Work instructions: Wherever pictures occur in the entries below, leave them out and retype the rest exactly.

Material for this exercise:
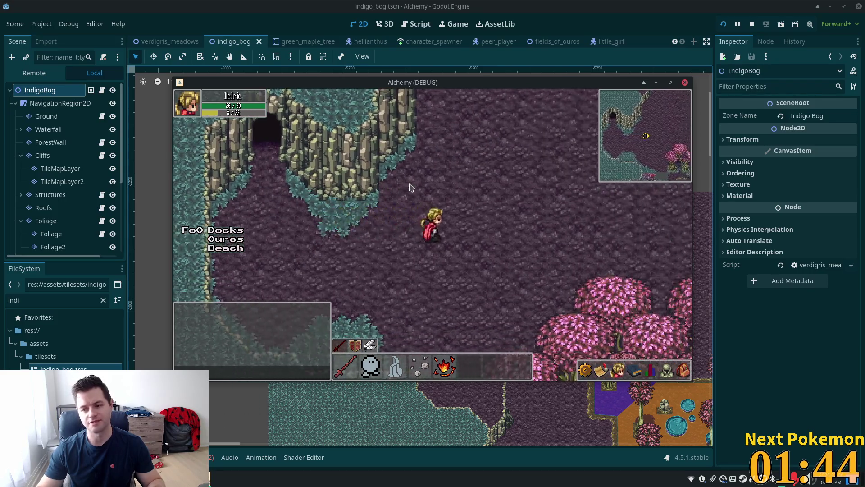
{"action": "key", "text": "Right"}
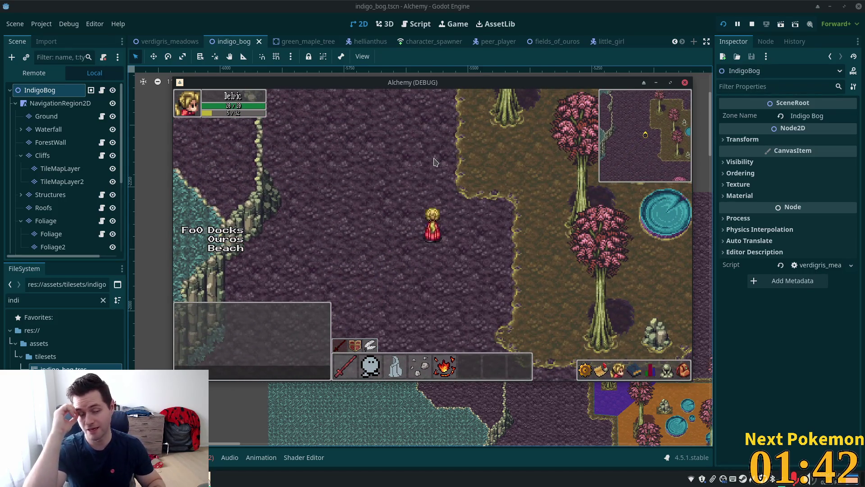
- Walk north under the cliffs and down the path, testing collision against the cliff wall
{"action": "key", "text": "Up"}
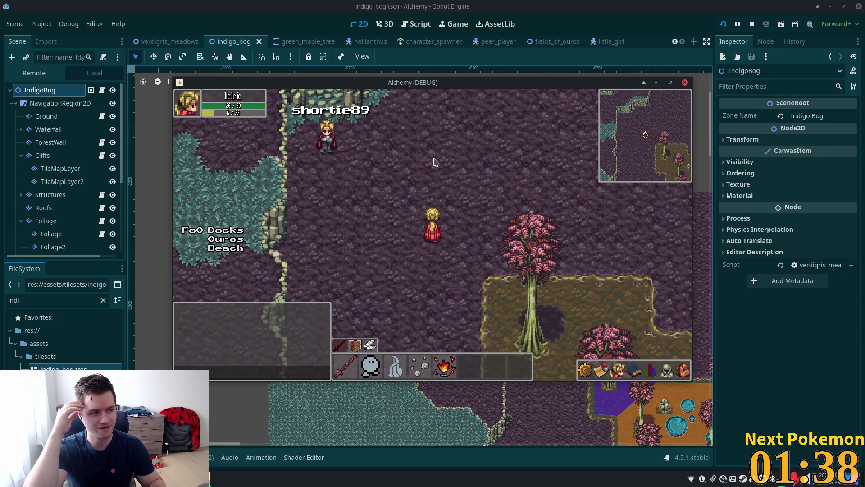
{"action": "key", "text": "Up"}
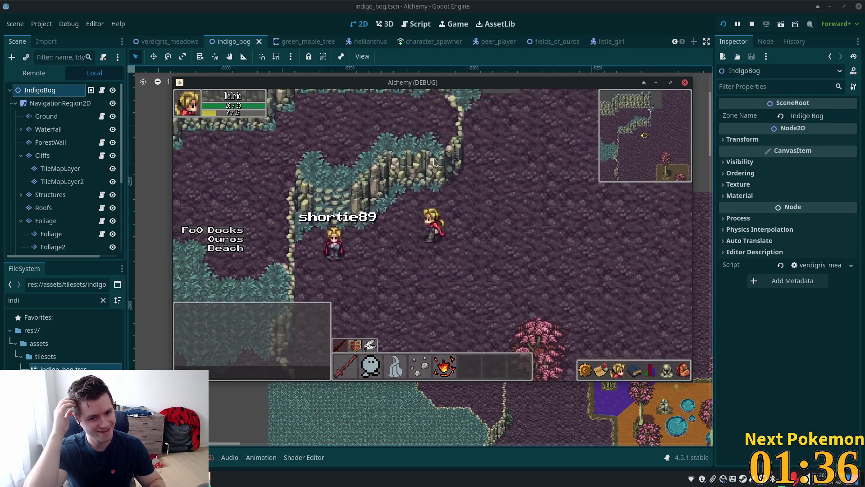
{"action": "key", "text": "Left"}
{"action": "key", "text": "Up"}
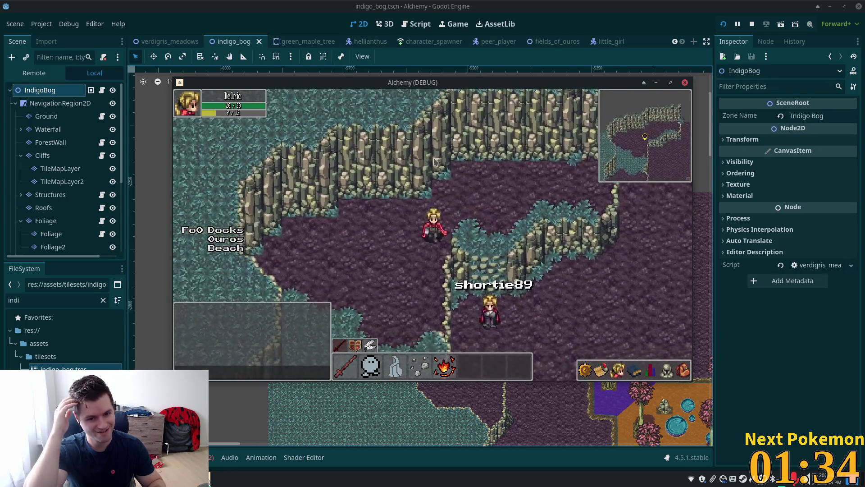
{"action": "key", "text": "Down"}
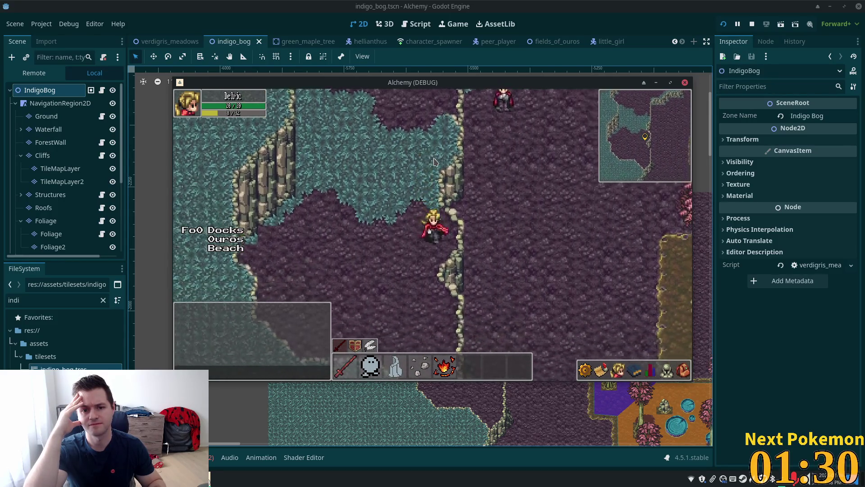
{"action": "key", "text": "Right"}
{"action": "key", "text": "Down"}
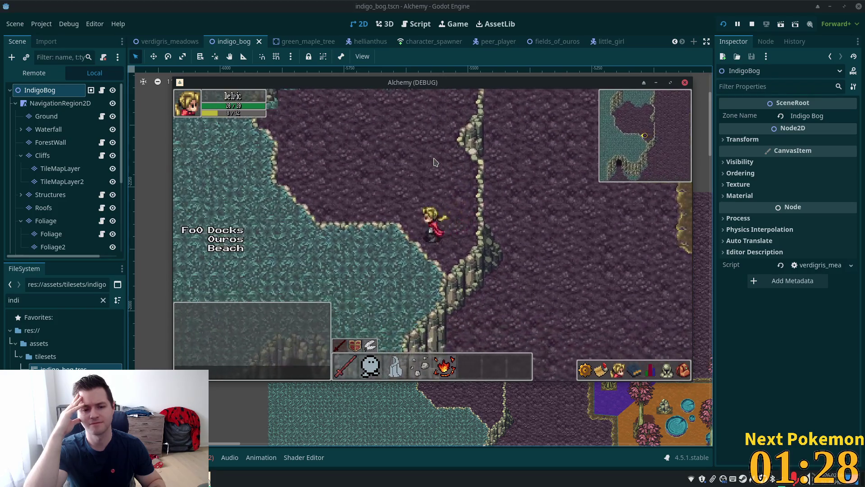
{"action": "key", "text": "Left"}
{"action": "key", "text": "Up"}
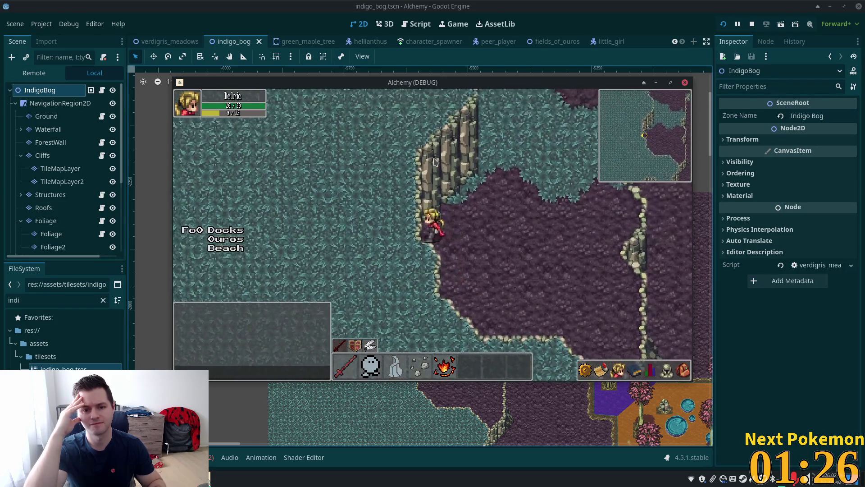
{"action": "key", "text": "Left"}
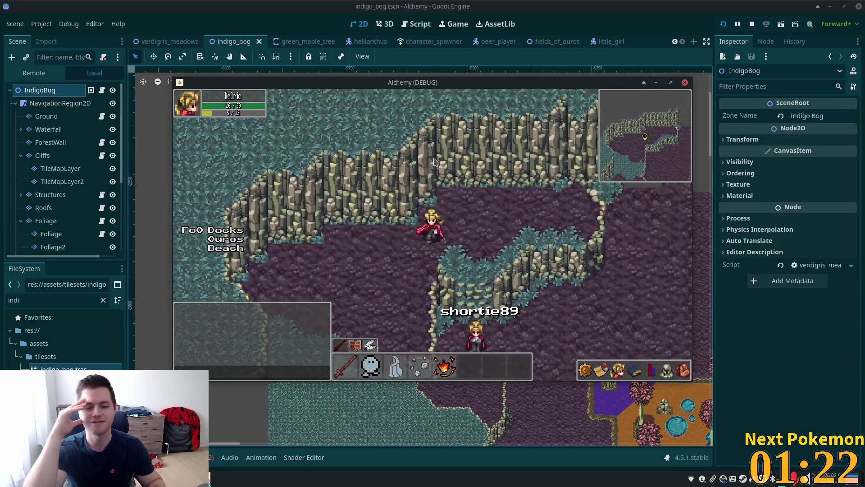
{"action": "left_click", "coordinate": [435, 162]}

Exercise result:
{"action": "key", "text": "Right"}
- Walk north under the cliffs and down the path, testing collision against the cliff wall
{"action": "key", "text": "Up"}
{"action": "key", "text": "Up"}
{"action": "key", "text": "Left"}
{"action": "key", "text": "Up"}
{"action": "key", "text": "Down"}
{"action": "key", "text": "Right"}
{"action": "key", "text": "Down"}
{"action": "key", "text": "Left"}
{"action": "key", "text": "Up"}
{"action": "key", "text": "Left"}
{"action": "left_click", "coordinate": [435, 162]}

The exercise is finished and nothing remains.